Kimi-K2-Thinking Deployment Guide
This guide only provides some examples of deployment commands for Kimi-K2-Thinking, which may not be the optimal configuration. Since inference engines are still being updated frequenty, please continue to follow the guidance from their homepage if you want to achieve better inference performance.
kimi_k2 reasoning parser and other related features have been merged into vLLM/sglang and will be available in the next release. For now, please use the nightly build Docker image.
vLLM Deployment
The smallest deployment unit for Kimi-K2-Thinking INT4 weights with 256k seqlen on mainstream H200 platform is a cluster with 8 GPUs with Tensor Parallel (TP).

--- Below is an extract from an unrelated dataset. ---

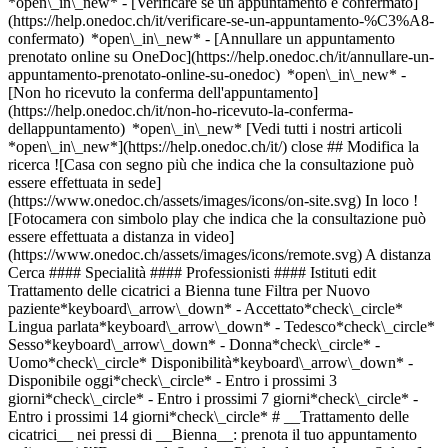
*open\_in\_new*
- [Verificare se un appuntamento è confermato](https://help.onedoc.ch/it/verificare-se-un-appuntamento-%C3%A8-confermato) *open\_in\_new* - [Annullare un appuntamento prenotato online su OneDoc](https://help.onedoc.ch/it/annullare-un-appuntamento-prenotato-online-su-onedoc) *open\_in\_new* - [Non ho ricevuto la conferma dell'appuntamento](https://help.onedoc.ch/it/non-ho-ricevuto-la-conferma-dellappuntamento) *open\_in\_new* [Vedi tutti i nostri articoli *open\_in\_new*](https://help.onedoc.ch/it/) close ## Modifica la ricerca ![Casa con segno più che indica che la consultazione può essere effettuata in sede](https://www.onedoc.ch/assets/images/icons/on-site.svg) In loco ![Fotocamera con simbolo play che indica che la consultazione può essere effettuata a distanza in video](https://www.onedoc.ch/assets/images/icons/remote.svg) A distanza Cerca #### Specialità #### Professionisti #### Istituti edit Trattamento delle cicatrici a Bienna tune Filtra per Nuovo paziente*keyboard\_arrow\_down* - Accettato*check\_circle* Lingua parlata*keyboard\_arrow\_down* - Tedesco*check\_circle* Sesso*keyboard\_arrow\_down* - Donna*check\_circle* - Uomo*check\_circle* Disponibilità*keyboard\_arrow\_down* - Disponibile oggi*check\_circle* - Entro i prossimi 3 giorni*check\_circle* - Entro i prossimi 7 giorni*check\_circle* - Entro i prossimi 14 giorni*check\_circle* # __Trattamento delle cicatrici__ nei pressi di __Bienna__: prenota il tuo appuntamento online oggi [![Dr.ssa med. Svetlana Pizula, dermatologa a Soletta](https://assets.onedoc.ch/images/users/1fe423c3196ccc47a4f0ba882bef19619aef4ea0a8766d9713f006d6bbcfb876-small.png "Dr.ssa med. Svetlana Pizula, dermatologa a Soletta")](https://www.onedoc.ch/it/dermatologa/soletta/pcrg8/dr-med-svetlana-pizula) ### [Dr.ssa med. Svetlana Pizula](https://www.onedoc.ch/it/dermatologa/soletta/pcrg8/dr-med-svetlana-pizula) [Dermatologa](https://www.onedoc.ch/it/dermatologo/soletta) [Pallas Solothurn](https://www.onedoc.ch/it/clinica/soletta/e7m8/pallas-solothurn) Dornacherstrasse 26 4500 Soletta ![Icona paziente con segno più che indica che il professionista accetta nuovi pazienti](https://www.onedoc.ch/assets/images/icons/new-patients.svg)Accetta nuovi pazienti [Prenota un appuntamento](https://www.onedoc.ch/it/dermatologa/soletta/pcrg8/dr-med-svetlana-pizula) Competenze:[Trattamento delle cicatrici](https://www.onedoc.ch/it/trattamento-delle-cicatrici/soletta), [Acne](https://www.onedoc.ch/it/acne/soletta), [Couperose | Rosacea](https://www.onedoc.ch/it/couperose-rosacea/soletta), [Rimozione dei nei](https://www.onedoc.ch/it/rimozione-dei-nei/soletta), [Controllo della pelle](https://www.onedoc.ch/it/controllo-della-pelle/soletta), [Iniezione di tossina botulinica](https://www.onedoc.ch/it/iniezione-di-tossina-botulinica/soletta), [Iniezione di acido ialuronico](https://www.onedoc.ch/it/iniezione-di-acido-ialuronico/soletta), [Micosi dei piedi e delle unghie](https://www.onedoc.ch/it/micosi-dei-piedi-e-delle-unghie/soletta), [Allergia | AllergoTest | Controllo allergie](https://www.onedoc.ch/it/allergia-allergotest-controllo-allergie/soletta), [Rinite allergica | Febbre da fieno](https://www.onedoc.ch/it/rinite-allergica-febbre-da-fieno/soletta), [Desensibilizzazione | Immunoterapia allergene-specifica | Immunoterapia dell'allergene](https://www.onedoc.ch/it/desensibilizzazione-immunoterapia-allergene-specifica-immunoterapia-dell-allergene/soletta), [Angioma](https://www.onedoc.ch/it/angioma/soletta), [Emergenza dermatologica](https://www.onedoc.ch/it/emergenza-dermatologica/soletta), [Eczema](https://www.onedoc.ch/it/eczema/soletta), [Ablazione con filo | Graffette](https://www.onedoc.ch/it/ablazione-con-filo-graffette/soletta), [Trattamento laser ginecologico | Laser Vaginale](https://www.onedoc.ch/it/trattamento-laser-ginecologico-laser-vaginale/soletta), [Tumore della pelle | Cancro della pelle](https://www.onedoc.ch/it/tumore-della-pelle-cancro-della-pelle/soletta), [Micosi Cutanee](https://www.onedoc.ch/it/micosi-cutanee/soletta), [Iperidrosi | Sudorazione eccessiva](https://www.onedoc.ch/it/iperidrosi-sudorazione-eccessiva/soletta), [Mesoterapia](https://www.onedoc.ch/it/mesoterapia/soletta), [Herpes labiale | Bolle di febbre | Herpes simplex](https://www.onedoc.ch/it/herpes-labiale-bolle-di-febbre-herpes-simplex/soletta), [Melanoma](https://www.onedoc.ch/it/melanoma/soletta), [Controllo dei nei](https://www.onedoc.ch/it/controllo-dei-nei/soletta), [Infezione dell'unghia | Paranochia | Infiammazione del letto ungueale](https://www.onedoc.ch/it/infezione-dell-unghia-paranochia-infiammazione-del-letto-ungueale/soletta), [Dermatologia pediatrica](https://www.onedoc.ch/it/dermatologia-pediatrica/soletta), [Psoriasi](https://www.onedoc.ch/it/psoriasi/soletta), [Malattie sessualmente trasmissibili | Infezioni sessualmente trasmissibili (MST/IST)](https://www.onedoc.ch/it/malattie-sessualmente-trasmissibili-infezioni-sessualmente-trasmissibili-mst-ist/soletta), [Orticaria](https://www.onedoc.ch/it/orticaria/soletta), [Vitiligine](https://www.onedoc.ch/it/vitiligine/soletta), [Verruche](https://www.onedoc.ch/it/verruche/soletta), [Rimozione di cisti](https://www.onedoc.ch/it/rimozione-di-cisti/soletta), [Laser estetico](https://www.onedoc.ch/it/laser-estetico/soletta), [Trattamento con laser CO2 | Trattamento con laser CO2 frazionato](https://www.onedoc.ch/it/trattamento-con-laser-co2-trattamento-con-laser-co2-frazionato/soletta), [Trattamento delle macchie pigmentate](https://www.onedoc.ch/it/trattamento-delle-macchie-pigmentate/soletta), [Dermopigmentazione estetica o medicale](https://www.onedoc.ch/it/dermopigmentazione-estetica-o-medicale/soletta)Vedi di più *chevron\_left* ven 07 ago *chevron\_right* Vedi più appuntamenti *error\_outline* Si è verificato un errore durante il caricamento della disponibilità [Riprova](https://www.onedoc.ch) Competenze:[Trattamento delle cicatrici](https://www.onedoc.ch/it/trattamento-delle-cicatrici/soletta), [Acne](https://www.onedoc.ch/it/acne/soletta), [Couperose | Rosacea](https://www.onedoc.ch/it/couperose-rosacea/soletta), [Rimozione dei nei](https://www.onedoc.ch/it/rimozione-dei-nei/soletta), [Controllo della pelle](https://www.onedoc.ch/it/controllo-della-pelle/soletta), [Iniezione di tossina botulinica](https://www.onedoc.ch/it/iniezione-di-tossina-botulinica/soletta), [Iniezione di acido ialuronico](https://www.onedoc.ch/it/iniezione-di-acido-ialuronico/soletta), [Micosi dei piedi e delle unghie](https://www.onedoc.ch/it/micosi-dei-piedi-e-delle-unghie/soletta), [Allergia | AllergoTest | Controllo allergie](https://www.onedoc.ch/it/allergia-allergotest-controllo-allergie/soletta), [Rinite allergica | Febbre da fieno](https://www.onedoc.ch/it/rinite-allergica-febbre-da-fieno/soletta), [Desensibilizzazione | Immunoterapia allergene-specifica | Immunoterapia dell'allergene](https://www.onedoc.ch/it/desensibilizzazione-immunoterapia-allergene-specifica-immunoterapia-dell-allergene/soletta), [Angioma](https://www.onedoc.ch/it/angioma/soletta), [Emergenza dermatologica](https://www.onedoc.ch/it/emergenza-dermatologica/soletta), [Eczema](https://www.onedoc.ch/it/eczema/soletta), [Ablazione con filo | Graffette](https://www.onedoc.ch/it/ablazione-con-filo-graffette/soletta), [Trattamento laser ginecologico | Laser Vaginale](https://www.onedoc.ch/it/trattamento-laser-ginecologico-laser-vaginale/soletta), [Tumore della pelle | Cancro della pelle](https://www.onedoc.ch/it/tumore-della-pelle-cancro-della-pelle/soletta), [Micosi Cutanee](https://www.onedoc.ch/it/micosi-cutanee/soletta), [Iperidrosi | Sudorazione eccessiva](https://www.onedoc.ch/it/iperidrosi-sudorazione-eccessiva/soletta), [Mesoterapia](https://www.onedoc.ch/it/mesoterapia/soletta), [Herpes labiale | Bolle di febbre | Herpes simplex](https://www.onedoc.ch/it/herpes-labiale-bolle-di-febbre-herpes-simplex/soletta), [Melanoma](https://www.onedoc.ch/it/melanoma/soletta), [Controllo dei nei](https://www.onedoc.ch/it/controllo-dei-nei/soletta), [Infezione dell'unghia | Paranochia | Infiammazione del letto ungueale](https://www.onedoc.ch/it/infezione-dell-unghia-paranochia-infiammazione-del-letto-ungueale/soletta), [Dermatologia pediatrica](https://www.onedoc.ch/it/dermatologia-pediatrica/soletta), [Psoriasi](https://www.onedoc.ch/it/psoriasi/soletta), [Malattie sessualmente trasmissibili | Infezioni sessualmente trasmissibili (MST/IST)](https://www.onedoc.ch/it/malattie-sessualmente-trasmissibili-infezioni-sessualmente-trasmissibili-mst-ist/soletta), [Orticaria](https://www.onedoc.ch/it/orticaria/soletta), [Vitiligine](https://www.onedoc.ch/it/vitiligine/soletta), [Verruche](https://www.onedoc.ch/it/verruche/soletta), [Rimozione di cisti](https://www.onedoc.ch/it/rimozione-di-cisti/soletta), [Laser estetico](https://www.onedoc.ch/it/laser-estetico/soletta), [Trattamento con laser CO2 | Trattamento con laser CO2 frazionato](https://www.onedoc.ch/it/trattamento-con-laser-co2-trattamento-con-laser-co2-frazionato/soletta), [Trattamento delle macchie pigmentate](https://www.onedoc.ch/it/trattamento-delle-macchie-pigmentate/soletta), [Dermopigmentazione estetica o medicale](https://www.onedoc.ch/it/dermopigmentazione-estetica-o-medicale/soletta)Vedi di più #### Sei un professionista sanitario e non compari in questo elenco? Contattaci per la referenza online del tuo studio. [Aggiungi il tuo studio](https://info.onedoc.ch/it/) 1. [OneDoc](https://www.onedoc.ch/it/)/ 2. [Trattamento delle cicatrici](https://www.onedoc.ch/it/trattamento-delle-cicatrici)/ 3. [Cantone Berna](https://www.onedoc.ch/it/trattamento-delle-cicatrici/cantone-berna)/ 4. Bienna ### Scarica l'app OneDoc Prenota un appuntamento online con un medico, dentista o terapeuta vicino a te in Svizzera. L'app OneDoc ti consente di gestire tutti i tuoi appuntamenti medici dal tuo cellulare, ovunque e in qualsiasi momento. ![Codice QR che rimanda all’App Store o a Google Play per scaricare l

Running parameters for this environment are provided below. For other parallelism strategies, please refer to updates of official documents.
Tensor Parallelism
Here is a sample launch command with TP=8:
vllm serve $MODEL_PATH \
--served-model-name kimi-k2-thinking \
--trust-remote-code \
--tensor-parallel-size 8 \
--enable-auto-tool-choice \
--max-num-batched-tokens 32768 \
--tool-call-parser kimi_k2 \
--reasoning-parser kimi_k2
Key parameter notes:
--enable-auto-tool-choice: Required when enabling tool usage.--tool-call-parser kimi_k2: Required when enabling tool usage.--reasoning-parser kimi_k2: Required for correctly processing reasoning content.--max-num-batched-tokens 32768: Using chunk prefill to reduce peak memory usage.
SGLang Deployment
Similarly, here are the examples using TP in SGLang for Deployment.
Tensor Parallelism
Here is the simple example code to run TP8 on H200 in a sigle node:
python -m sglang.launch_server --model-path $MODEL_PATH --tp 8 --trust-remote-code --tool-call-parser kimi_k2 --reasoning-parser kimi_k2
Key parameter notes:
--tool-call-parser kimi_k2: Required when enabling tool usage.--reasoning-parser kimi_k2: Required for correctly processing reasoning content.
KTransformers Deployment
KTransformers+SGLang Inference Deployment
Launch with KTransformers + SGLang for CPU+GPU heterogeneous inference:
python -m sglang.launch_server \
--model path/to/Kimi-K2-Thinking/ \
--kt-amx-weight-path path/to/Kimi-K2-Instruct-CPU-weight/ \
--kt-cpuinfer 56 \
--kt-threadpool-count 2 \
--kt-num-gpu-experts 200 \
--kt-amx-method AMXINT4 \
--trust-remote-code \
--mem-fraction-static 0.98 \
--chunked-prefill-size 4096 \
--max-running-requests 37 \
--max-total-tokens 37000 \
--enable-mixed-chunk \
--tensor-parallel-size 8 \
--enable-p2p-check \
--disable-shared-experts-fusion
Achieves 577.74 tokens/s Prefill and 45.91 tokens/s Decode (37-way concurrency) on 8× NVIDIA L20 + 2× Intel 6454S.
More details: https://github.com/kvcache-ai/ktransformers/blob/main/doc/en/Kimi-K2-Thinking.md
KTransformers+LLaMA-Factory Fine-tuning Deployment
You can use below command to run LoRA SFT with KT+llamafactory.
# For LoRA SFT
USE_KT=1 llamafactory-cli train examples/train_lora/kimik2_lora_sft_kt.yaml
# For Chat with model after LoRA SFT
llamafactory-cli chat examples/inference/kimik2_lora_sft_kt.yaml
# For API with model after LoRA SFT
llamafactory-cli api examples/inference/kimik2_lora_sft_kt.yaml
This achieves end-to-end LoRA SFT Throughput: 46.55 token/s on 2× NVIDIA 4090 + Intel 8488C with 1.97T RAM and 200G swap memory.
More details refer to https://github.com/kvcache-ai/ktransformers/blob/main/doc/en/SFT_Installation_Guide_KimiK2.md.
Others
Kimi-K2-Thinking reuses the DeepSeekV3CausalLM architecture and convert it's weight into proper shape to save redevelopment effort. To let inference engines distinguish it from DeepSeek-V3 and apply the best optimizations, we set "model_type": "kimi_k2" in config.json.
If you are using a framework that is not on the recommended list, you can still run the model by manually changing model_type to "deepseek_v3" in config.json as a temporary workaround. You may need to manually parse tool calls in case no tool call parser is available in your framework.